Exactly as written, print each record in the listing.

★ ★ ★ ★

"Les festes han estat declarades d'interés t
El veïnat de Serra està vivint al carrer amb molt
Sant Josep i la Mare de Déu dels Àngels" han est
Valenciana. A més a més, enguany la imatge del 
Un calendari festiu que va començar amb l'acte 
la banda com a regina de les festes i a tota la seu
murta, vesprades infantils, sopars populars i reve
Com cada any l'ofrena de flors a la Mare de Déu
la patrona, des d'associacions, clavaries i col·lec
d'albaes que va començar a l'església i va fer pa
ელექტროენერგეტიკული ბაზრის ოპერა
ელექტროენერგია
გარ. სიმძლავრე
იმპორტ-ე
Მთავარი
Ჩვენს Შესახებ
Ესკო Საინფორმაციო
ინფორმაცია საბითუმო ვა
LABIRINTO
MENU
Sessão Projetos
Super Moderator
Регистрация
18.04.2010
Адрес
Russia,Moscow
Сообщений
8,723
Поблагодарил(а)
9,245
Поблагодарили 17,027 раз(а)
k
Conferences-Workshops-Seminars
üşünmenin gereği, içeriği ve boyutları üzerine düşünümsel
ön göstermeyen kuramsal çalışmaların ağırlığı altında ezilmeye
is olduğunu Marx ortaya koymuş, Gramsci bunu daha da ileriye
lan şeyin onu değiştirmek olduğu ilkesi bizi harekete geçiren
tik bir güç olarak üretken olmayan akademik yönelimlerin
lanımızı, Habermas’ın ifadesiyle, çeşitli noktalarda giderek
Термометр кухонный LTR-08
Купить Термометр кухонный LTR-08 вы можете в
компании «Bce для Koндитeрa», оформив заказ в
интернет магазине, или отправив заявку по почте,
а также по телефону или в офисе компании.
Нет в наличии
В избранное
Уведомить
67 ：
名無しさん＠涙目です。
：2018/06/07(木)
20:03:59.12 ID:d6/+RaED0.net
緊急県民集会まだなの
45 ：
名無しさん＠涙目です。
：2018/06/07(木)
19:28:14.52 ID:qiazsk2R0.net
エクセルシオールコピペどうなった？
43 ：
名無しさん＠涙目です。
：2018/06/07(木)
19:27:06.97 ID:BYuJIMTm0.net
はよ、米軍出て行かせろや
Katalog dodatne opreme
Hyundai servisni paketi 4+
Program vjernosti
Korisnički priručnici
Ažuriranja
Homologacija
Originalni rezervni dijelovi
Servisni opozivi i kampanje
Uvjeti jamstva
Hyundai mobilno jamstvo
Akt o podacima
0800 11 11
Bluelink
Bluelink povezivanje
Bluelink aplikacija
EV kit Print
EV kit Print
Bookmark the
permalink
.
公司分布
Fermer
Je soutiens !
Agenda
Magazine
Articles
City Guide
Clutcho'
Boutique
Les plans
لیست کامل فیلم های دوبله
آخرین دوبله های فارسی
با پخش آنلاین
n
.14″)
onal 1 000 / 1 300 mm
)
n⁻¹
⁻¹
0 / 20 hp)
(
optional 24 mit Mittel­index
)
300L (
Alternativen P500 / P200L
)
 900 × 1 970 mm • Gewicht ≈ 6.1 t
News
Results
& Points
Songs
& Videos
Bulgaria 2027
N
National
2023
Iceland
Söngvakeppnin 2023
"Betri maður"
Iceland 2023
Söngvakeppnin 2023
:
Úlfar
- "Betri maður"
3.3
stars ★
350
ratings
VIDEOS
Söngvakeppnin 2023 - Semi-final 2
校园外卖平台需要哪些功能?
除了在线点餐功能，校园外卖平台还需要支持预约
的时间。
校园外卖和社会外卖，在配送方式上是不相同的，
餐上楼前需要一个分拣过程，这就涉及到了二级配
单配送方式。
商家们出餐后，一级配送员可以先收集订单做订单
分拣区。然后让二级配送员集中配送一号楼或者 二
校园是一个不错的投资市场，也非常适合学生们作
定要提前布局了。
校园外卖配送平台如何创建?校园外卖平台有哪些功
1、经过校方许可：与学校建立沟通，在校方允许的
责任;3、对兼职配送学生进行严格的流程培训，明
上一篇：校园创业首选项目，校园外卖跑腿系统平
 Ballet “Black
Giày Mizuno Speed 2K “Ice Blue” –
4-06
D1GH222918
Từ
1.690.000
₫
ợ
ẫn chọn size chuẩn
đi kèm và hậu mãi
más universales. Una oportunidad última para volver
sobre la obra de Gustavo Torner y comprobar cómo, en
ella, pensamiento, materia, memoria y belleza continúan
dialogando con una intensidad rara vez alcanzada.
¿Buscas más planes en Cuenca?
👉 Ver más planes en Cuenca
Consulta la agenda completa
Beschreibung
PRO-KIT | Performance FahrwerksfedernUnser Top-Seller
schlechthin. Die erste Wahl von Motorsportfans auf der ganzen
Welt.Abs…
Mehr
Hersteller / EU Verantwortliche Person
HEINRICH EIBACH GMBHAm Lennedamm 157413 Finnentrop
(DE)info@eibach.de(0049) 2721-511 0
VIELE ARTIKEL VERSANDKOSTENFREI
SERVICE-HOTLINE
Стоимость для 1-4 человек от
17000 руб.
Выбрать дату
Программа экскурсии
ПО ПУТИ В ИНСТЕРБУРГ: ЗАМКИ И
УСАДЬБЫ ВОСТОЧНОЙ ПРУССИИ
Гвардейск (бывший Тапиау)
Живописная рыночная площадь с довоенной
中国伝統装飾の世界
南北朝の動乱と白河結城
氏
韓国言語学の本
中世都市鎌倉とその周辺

★ ★ ★ ★

§ YOUR SOLUTION
"Les festes han estat declarades d'interés t
El veïnat de Serra està vivint al carrer amb molt
Sant Josep i la Mare de Déu dels Àngels" han est
Valenciana. A més a més, enguany la imatge del 
Un calendari festiu que va començar amb l'acte 
la banda com a regina de les festes i a tota la seu
murta, vesprades infantils, sopars populars i reve
Com cada any l'ofrena de flors a la Mare de Déu
la patrona, des d'associacions, clavaries i col·lec
d'albaes que va començar a l'església i va fer pa
ელექტროენერგეტიკული ბაზრის ოპერა
ელექტროენერგია
გარ. სიმძლავრე
იმპორტ-ე
Მთავარი
Ჩვენს Შესახებ
Ესკო Საინფორმაციო
ინფორმაცია საბითუმო ვა
LABIRINTO
MENU
Sessão Projetos
Super Moderator
Регистрация
18.04.2010
Адрес
Russia,Moscow
Сообщений
8,723
Поблагодарил(а)
9,245
Поблагодарили 17,027 раз(а)
k
Conferences-Workshops-Seminars
üşünmenin gereği, içeriği ve boyutları üzerine düşünümsel
ön göstermeyen kuramsal çalışmaların ağırlığı altında ezilmeye
is olduğunu Marx ortaya koymuş, Gramsci bunu daha da ileriye
lan şeyin onu değiştirmek olduğu ilkesi bizi harekete geçiren
tik bir güç olarak üretken olmayan akademik yönelimlerin
lanımızı, Habermas’ın ifadesiyle, çeşitli noktalarda giderek
Термометр кухонный LTR-08
Купить Термометр кухонный LTR-08 вы можете в
компании «Bce для Koндитeрa», оформив заказ в
интернет магазине, или отправив заявку по почте,
а также по телефону или в офисе компании.
Нет в наличии
В избранное
Уведомить
67 ：
名無しさん＠涙目です。
：2018/06/07(木)
20:03:59.12 ID:d6/+RaED0.net
緊急県民集会まだなの
45 ：
名無しさん＠涙目です。
：2018/06/07(木)
19:28:14.52 ID:qiazsk2R0.net
エクセルシオールコピペどうなった？
43 ：
名無しさん＠涙目です。
：2018/06/07(木)
19:27:06.97 ID:BYuJIMTm0.net
はよ、米軍出て行かせろや
Katalog dodatne opreme
Hyundai servisni paketi 4+
Program vjernosti
Korisnički priručnici
Ažuriranja
Homologacija
Originalni rezervni dijelovi
Servisni opozivi i kampanje
Uvjeti jamstva
Hyundai mobilno jamstvo
Akt o podacima
0800 11 11
Bluelink
Bluelink povezivanje
Bluelink aplikacija
EV kit Print
EV kit Print
Bookmark the
permalink
.
公司分布
Fermer
Je soutiens !
Agenda
Magazine
Articles
City Guide
Clutcho'
Boutique
Les plans
لیست کامل فیلم های دوبله
آخرین دوبله های فارسی
با پخش آنلاین
n
.14″)
onal 1 000 / 1 300 mm
)
n⁻¹
⁻¹
0 / 20 hp)
(
optional 24 mit Mittel­index
)
300L (
Alternativen P500 / P200L
)
 900 × 1 970 mm • Gewicht ≈ 6.1 t
News
Results
& Points
Songs
& Videos
Bulgaria 2027
N
National
2023
Iceland
Söngvakeppnin 2023
"Betri maður"
Iceland 2023
Söngvakeppnin 2023
:
Úlfar
- "Betri maður"
3.3
stars ★
350
ratings
VIDEOS
Söngvakeppnin 2023 - Semi-final 2
校园外卖平台需要哪些功能?
除了在线点餐功能，校园外卖平台还需要支持预约
的时间。
校园外卖和社会外卖，在配送方式上是不相同的，
餐上楼前需要一个分拣过程，这就涉及到了二级配
单配送方式。
商家们出餐后，一级配送员可以先收集订单做订单
分拣区。然后让二级配送员集中配送一号楼或者 二
校园是一个不错的投资市场，也非常适合学生们作
定要提前布局了。
校园外卖配送平台如何创建?校园外卖平台有哪些功
1、经过校方许可：与学校建立沟通，在校方允许的
责任;3、对兼职配送学生进行严格的流程培训，明
上一篇：校园创业首选项目，校园外卖跑腿系统平
 Ballet “Black
Giày Mizuno Speed 2K “Ice Blue” –
4-06
D1GH222918
Từ
1.690.000
₫
ợ
ẫn chọn size chuẩn
đi kèm và hậu mãi
más universales. Una oportunidad última para volver
sobre la obra de Gustavo Torner y comprobar cómo, en
ella, pensamiento, materia, memoria y belleza continúan
dialogando con una intensidad rara vez alcanzada.
¿Buscas más planes en Cuenca?
👉 Ver más planes en Cuenca
Consulta la agenda completa
Beschreibung
PRO-KIT | Performance FahrwerksfedernUnser Top-Seller
schlechthin. Die erste Wahl von Motorsportfans auf der ganzen
Welt.Abs…
Mehr
Hersteller / EU Verantwortliche Person
HEINRICH EIBACH GMBHAm Lennedamm 157413 Finnentrop
(DE)info@eibach.de(0049) 2721-511 0
VIELE ARTIKEL VERSANDKOSTENFREI
SERVICE-HOTLINE
Стоимость для 1-4 человек от
17000 руб.
Выбрать дату
Программа экскурсии
ПО ПУТИ В ИНСТЕРБУРГ: ЗАМКИ И
УСАДЬБЫ ВОСТОЧНОЙ ПРУССИИ
Гвардейск (бывший Тапиау)
Живописная рыночная площадь с довоенной
中国伝統装飾の世界
南北朝の動乱と白河結城
氏
韓国言語学の本
中世都市鎌倉とその周辺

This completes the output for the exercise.